To make the fix requires me to introduce a NOR gate at one point in the circuit that tests for any lit row. This happens at the open collector inverter chip at 8D, where the output of one inverter (pin 2) is routed to be the input of the next inverter (pin 13). This path is a trace that runs directly underneath the chip, so to cut it I either have to remove the chip temporarily or cut and twist up the leg of the chip.

I pulled the chip and will clean up the board, then wire in a small daughter card with the NOR gate on it. The NOR gate is connected to the Column81 signal as well as the inverter output of 8D pin 2, with the output of the NOR gate connected to 8D pin 13. The card also gets connected to +5V and ground of course.

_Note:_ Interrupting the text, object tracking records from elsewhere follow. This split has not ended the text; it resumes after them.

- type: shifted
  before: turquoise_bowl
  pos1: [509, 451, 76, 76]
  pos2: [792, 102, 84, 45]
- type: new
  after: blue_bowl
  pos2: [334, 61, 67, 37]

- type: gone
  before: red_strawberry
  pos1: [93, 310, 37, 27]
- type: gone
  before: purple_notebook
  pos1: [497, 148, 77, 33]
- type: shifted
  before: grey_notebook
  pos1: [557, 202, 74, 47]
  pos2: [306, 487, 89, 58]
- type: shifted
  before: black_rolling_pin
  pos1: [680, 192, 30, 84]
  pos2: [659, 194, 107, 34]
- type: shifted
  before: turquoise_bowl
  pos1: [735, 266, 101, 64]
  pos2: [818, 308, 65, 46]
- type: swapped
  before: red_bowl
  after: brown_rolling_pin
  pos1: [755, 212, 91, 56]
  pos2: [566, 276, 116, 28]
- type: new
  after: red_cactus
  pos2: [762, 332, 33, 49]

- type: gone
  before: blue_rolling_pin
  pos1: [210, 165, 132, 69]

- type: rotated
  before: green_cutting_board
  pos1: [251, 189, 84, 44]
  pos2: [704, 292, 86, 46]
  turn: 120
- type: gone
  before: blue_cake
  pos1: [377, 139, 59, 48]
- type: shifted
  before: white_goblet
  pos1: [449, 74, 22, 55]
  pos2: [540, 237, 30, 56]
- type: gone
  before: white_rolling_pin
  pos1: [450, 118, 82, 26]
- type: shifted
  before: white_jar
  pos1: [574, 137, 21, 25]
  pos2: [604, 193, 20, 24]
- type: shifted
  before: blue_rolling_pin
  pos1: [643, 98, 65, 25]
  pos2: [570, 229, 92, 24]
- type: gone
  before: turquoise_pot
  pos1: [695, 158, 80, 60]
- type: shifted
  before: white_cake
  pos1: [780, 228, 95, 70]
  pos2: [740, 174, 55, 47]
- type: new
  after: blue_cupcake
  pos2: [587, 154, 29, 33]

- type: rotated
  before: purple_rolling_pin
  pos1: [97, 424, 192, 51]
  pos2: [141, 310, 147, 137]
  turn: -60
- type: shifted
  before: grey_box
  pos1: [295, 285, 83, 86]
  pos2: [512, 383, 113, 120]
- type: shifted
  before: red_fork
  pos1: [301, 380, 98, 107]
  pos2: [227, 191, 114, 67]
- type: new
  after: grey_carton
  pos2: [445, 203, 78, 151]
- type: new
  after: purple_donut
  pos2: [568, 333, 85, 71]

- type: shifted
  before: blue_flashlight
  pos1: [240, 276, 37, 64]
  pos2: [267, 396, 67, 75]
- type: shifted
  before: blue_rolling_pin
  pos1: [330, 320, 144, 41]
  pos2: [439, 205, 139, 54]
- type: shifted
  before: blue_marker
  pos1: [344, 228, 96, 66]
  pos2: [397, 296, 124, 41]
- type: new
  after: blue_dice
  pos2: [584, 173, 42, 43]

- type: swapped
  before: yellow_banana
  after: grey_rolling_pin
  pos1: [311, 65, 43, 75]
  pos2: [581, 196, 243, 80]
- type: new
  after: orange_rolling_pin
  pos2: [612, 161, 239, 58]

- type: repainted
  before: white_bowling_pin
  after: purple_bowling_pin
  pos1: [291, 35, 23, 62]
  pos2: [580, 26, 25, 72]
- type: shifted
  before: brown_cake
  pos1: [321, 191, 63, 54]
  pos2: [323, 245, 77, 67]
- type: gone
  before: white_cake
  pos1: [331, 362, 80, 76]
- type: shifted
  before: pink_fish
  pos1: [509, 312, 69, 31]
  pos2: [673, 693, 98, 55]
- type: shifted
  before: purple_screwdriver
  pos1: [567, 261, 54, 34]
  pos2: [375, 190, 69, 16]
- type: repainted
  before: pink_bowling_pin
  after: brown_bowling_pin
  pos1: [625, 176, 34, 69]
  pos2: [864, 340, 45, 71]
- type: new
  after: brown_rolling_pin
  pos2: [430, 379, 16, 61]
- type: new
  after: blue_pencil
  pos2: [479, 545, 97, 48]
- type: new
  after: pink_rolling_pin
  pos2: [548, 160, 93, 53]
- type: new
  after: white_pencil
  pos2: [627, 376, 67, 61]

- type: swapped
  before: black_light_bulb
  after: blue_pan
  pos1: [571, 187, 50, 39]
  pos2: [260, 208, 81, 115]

Chip removed, time to do some cleanup and cut the trace
Looking at the trace, however, shows me that I can't just cut it. The chip, a 7405, is an open collector hex inverter. That means that each of the inverters needs a pull-up resistor to work. I can see that the pull up resistor is connected to pin 13, then through the trace to pin 2. If I cut the trace between 2 and 13, then there is no pullup for the inverter whose output is 2.

I could go to plan B, where I twist pin 13 of the chip up so it doesn't touch the pad. I can then take the signal from the pad over to the NOR and bring that NOR gate output back to the twisted up pin of the chip.

However, there is an easier way, where I do cut the trace. The wire from pin 2 that runs to the daughter card will get its pullup from the small card, and the original pullup on the main board will serve as a pullup for my NOR gate. I chose a 7433 chip, which is an open collector NOR gate, which works perfectly for this purpose. Thus, I only have to run wires from the pin 2 and pin 13 pads over to my daugther card.

The daughter card gets its Column81 signal from the backplane connector, a simple matter of tapping the trace as it comes out of the socket. The +5 and ground rails are easy to access to complete the connection of the new boards.

I have the parts for the daughter card on order, which I will finish up as I install the new interface board. Before that happens, I will switch over and work on the 600 CPM model, which I know works because I recently used it to read 7000 cards.